Man finds 56-pound mushroom in Missouri

? The mushroom Ty Whitmore found on a relative’s farm near the northwest Missouri community of Maysville this week tipped the scales at 56 pounds – and that was only part of it.

Whitmore, 19, of Kansas City, was cutting firewood Monday when he saw the orange and yellow mushroom growing from the base of a maple tree. He cut it off with a saw and said the biggest half of it fell into a creek.

“I wanted to see if I had a world record,” said Whitmore. “It was so heavy, and I was trying to carry it without damaging it, which was hard because I had to wade across creeks, and the brush in the woods was hitting it.”

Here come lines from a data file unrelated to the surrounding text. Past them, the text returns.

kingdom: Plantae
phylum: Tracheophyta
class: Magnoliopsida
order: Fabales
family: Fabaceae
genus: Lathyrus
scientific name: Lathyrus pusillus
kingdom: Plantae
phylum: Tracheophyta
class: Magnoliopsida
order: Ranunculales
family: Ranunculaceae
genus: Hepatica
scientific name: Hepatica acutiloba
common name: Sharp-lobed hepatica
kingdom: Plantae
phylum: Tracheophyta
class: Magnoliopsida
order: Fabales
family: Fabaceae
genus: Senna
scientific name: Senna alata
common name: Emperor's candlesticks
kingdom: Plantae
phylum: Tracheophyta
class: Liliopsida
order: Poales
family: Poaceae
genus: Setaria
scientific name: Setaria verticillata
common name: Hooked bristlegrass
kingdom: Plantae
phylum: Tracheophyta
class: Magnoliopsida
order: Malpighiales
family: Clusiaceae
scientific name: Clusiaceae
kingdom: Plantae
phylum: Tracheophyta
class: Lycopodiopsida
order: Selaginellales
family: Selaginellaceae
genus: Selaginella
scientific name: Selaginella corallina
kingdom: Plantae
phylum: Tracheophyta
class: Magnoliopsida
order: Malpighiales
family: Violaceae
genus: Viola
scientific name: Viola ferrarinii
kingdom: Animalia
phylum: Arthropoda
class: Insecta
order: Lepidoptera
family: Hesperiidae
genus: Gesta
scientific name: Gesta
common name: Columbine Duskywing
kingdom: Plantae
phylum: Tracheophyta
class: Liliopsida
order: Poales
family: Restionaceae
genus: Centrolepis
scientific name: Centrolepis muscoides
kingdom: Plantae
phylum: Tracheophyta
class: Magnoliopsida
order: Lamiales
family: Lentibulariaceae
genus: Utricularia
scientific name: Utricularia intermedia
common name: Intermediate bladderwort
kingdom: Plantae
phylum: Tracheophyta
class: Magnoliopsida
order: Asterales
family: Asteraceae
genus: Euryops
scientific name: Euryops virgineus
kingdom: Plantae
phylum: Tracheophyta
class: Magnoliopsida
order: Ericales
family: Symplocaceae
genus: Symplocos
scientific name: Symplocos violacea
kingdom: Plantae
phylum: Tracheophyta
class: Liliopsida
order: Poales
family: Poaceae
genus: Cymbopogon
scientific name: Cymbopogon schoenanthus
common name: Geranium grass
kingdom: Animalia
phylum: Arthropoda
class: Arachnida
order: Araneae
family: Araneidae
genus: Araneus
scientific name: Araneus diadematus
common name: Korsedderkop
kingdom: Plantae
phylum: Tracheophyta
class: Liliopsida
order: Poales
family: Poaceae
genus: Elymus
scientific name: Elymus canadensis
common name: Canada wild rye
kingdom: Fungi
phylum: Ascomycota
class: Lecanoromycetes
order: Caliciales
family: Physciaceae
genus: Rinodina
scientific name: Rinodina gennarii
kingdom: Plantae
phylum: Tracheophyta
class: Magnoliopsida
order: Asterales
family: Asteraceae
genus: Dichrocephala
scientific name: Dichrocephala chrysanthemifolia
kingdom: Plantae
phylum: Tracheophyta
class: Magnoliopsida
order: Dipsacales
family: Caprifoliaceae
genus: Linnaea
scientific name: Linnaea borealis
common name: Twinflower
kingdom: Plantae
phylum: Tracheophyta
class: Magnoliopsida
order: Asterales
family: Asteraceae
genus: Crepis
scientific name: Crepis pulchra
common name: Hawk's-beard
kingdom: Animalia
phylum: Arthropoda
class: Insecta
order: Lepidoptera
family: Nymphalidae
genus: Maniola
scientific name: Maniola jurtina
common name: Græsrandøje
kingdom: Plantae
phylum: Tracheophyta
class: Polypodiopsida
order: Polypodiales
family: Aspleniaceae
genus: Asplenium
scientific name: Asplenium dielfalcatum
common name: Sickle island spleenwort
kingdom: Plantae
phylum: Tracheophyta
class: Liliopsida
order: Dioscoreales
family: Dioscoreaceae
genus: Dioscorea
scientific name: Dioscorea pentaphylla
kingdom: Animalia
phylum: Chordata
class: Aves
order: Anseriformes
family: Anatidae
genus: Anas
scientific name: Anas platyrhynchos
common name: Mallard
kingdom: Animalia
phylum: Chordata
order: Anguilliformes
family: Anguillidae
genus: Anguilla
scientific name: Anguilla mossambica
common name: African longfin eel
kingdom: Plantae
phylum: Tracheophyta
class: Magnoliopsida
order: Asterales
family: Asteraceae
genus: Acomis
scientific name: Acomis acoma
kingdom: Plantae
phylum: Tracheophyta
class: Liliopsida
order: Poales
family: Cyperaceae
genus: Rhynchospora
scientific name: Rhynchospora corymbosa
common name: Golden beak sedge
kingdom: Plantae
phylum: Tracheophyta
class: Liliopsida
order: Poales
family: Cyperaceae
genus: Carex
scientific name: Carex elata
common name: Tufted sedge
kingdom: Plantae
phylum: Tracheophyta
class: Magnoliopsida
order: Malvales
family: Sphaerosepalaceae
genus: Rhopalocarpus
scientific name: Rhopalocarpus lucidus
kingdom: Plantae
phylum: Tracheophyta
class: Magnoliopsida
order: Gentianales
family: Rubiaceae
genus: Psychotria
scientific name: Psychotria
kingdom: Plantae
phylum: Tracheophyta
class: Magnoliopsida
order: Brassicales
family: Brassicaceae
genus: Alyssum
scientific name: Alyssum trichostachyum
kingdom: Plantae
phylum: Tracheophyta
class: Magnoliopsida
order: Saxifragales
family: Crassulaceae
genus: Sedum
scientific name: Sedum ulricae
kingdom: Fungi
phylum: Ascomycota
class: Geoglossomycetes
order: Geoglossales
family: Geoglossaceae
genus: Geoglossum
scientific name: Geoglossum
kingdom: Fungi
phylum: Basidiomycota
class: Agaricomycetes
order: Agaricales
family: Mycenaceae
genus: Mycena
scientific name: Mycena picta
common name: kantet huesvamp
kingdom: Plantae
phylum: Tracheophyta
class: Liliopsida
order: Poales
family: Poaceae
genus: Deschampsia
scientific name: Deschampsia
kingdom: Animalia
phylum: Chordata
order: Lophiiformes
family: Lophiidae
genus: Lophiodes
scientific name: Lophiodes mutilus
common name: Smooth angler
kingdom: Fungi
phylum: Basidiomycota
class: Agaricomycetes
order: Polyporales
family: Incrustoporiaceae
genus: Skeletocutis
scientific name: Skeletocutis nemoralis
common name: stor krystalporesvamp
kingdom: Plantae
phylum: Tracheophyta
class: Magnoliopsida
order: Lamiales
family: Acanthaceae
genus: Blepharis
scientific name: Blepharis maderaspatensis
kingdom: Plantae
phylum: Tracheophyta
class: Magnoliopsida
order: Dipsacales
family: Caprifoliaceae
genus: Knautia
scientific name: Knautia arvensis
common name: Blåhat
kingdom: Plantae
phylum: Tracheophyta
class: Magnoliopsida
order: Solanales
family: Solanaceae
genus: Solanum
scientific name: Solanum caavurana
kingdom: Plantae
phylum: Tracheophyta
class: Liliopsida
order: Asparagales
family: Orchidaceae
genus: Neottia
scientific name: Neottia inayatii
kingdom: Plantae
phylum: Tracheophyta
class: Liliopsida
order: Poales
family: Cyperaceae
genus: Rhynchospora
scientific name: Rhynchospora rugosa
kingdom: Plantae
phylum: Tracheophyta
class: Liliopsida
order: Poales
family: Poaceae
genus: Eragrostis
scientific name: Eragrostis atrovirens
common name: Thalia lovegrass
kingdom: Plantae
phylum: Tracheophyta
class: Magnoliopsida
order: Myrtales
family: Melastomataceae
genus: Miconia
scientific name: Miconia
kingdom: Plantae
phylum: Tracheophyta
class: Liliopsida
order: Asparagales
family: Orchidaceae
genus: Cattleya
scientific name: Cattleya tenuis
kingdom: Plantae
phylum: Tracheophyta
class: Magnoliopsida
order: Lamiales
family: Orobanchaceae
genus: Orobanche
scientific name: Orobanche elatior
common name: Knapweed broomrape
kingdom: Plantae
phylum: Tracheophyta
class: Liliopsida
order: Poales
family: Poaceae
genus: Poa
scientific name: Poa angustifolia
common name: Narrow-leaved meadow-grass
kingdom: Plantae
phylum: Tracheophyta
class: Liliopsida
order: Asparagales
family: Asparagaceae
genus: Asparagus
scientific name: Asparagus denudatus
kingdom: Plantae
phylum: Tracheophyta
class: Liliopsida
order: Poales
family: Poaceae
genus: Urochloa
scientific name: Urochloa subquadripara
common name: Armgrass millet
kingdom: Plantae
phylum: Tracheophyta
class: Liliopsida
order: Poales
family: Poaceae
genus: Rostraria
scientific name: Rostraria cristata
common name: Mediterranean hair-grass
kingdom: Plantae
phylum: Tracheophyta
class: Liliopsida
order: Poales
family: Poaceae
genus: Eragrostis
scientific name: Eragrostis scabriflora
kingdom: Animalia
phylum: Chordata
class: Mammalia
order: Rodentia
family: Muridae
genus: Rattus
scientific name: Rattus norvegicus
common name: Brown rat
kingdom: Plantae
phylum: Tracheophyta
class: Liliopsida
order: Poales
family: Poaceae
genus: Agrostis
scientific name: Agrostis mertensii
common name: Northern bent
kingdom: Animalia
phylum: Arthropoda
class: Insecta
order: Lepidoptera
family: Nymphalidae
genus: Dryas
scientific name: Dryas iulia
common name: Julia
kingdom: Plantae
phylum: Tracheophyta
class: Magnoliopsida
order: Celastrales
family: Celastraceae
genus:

Whitmore got it to his pickup truck, half a mile away, and had it weighed at a Maysville grocery store. He did some checking on the Internet and determined the big fungus was a sulfur shelf mushroom. Its scientific name is Laetiporus sulphureus, and it’s commonly referred to as the “chicken of the woods” for its good eating qualities.

“I hunt and fish, but this is the best thing I ever got, a real trophy,” Whitmore said.

On the Internet, the Guinness World Records lists the largest edible fungi as a giant puffball weighing 48 pounds, 8 ounces.

James W. Kimbrough, an expert on molds, mildews and mushrooms at the University of Florida, said reference books list the biggest sulfur shelf mushroom as being about 20 inches wide.

While experts say it’s doubtful anyone has a reliable record book for individual mushroom species, Kimbrough said the one Whitmore discovered has “got to be among the largest ever found in North America.”

Harold Burdsall, a retired U.S. Forest Service fungus expert in Madison, Wis., says sulfur shelf mushrooms taste great, with a firm texture and plenty of flavor.

“If there are two wild mushrooms on the table, I’d always take that one, even over morels,” he said.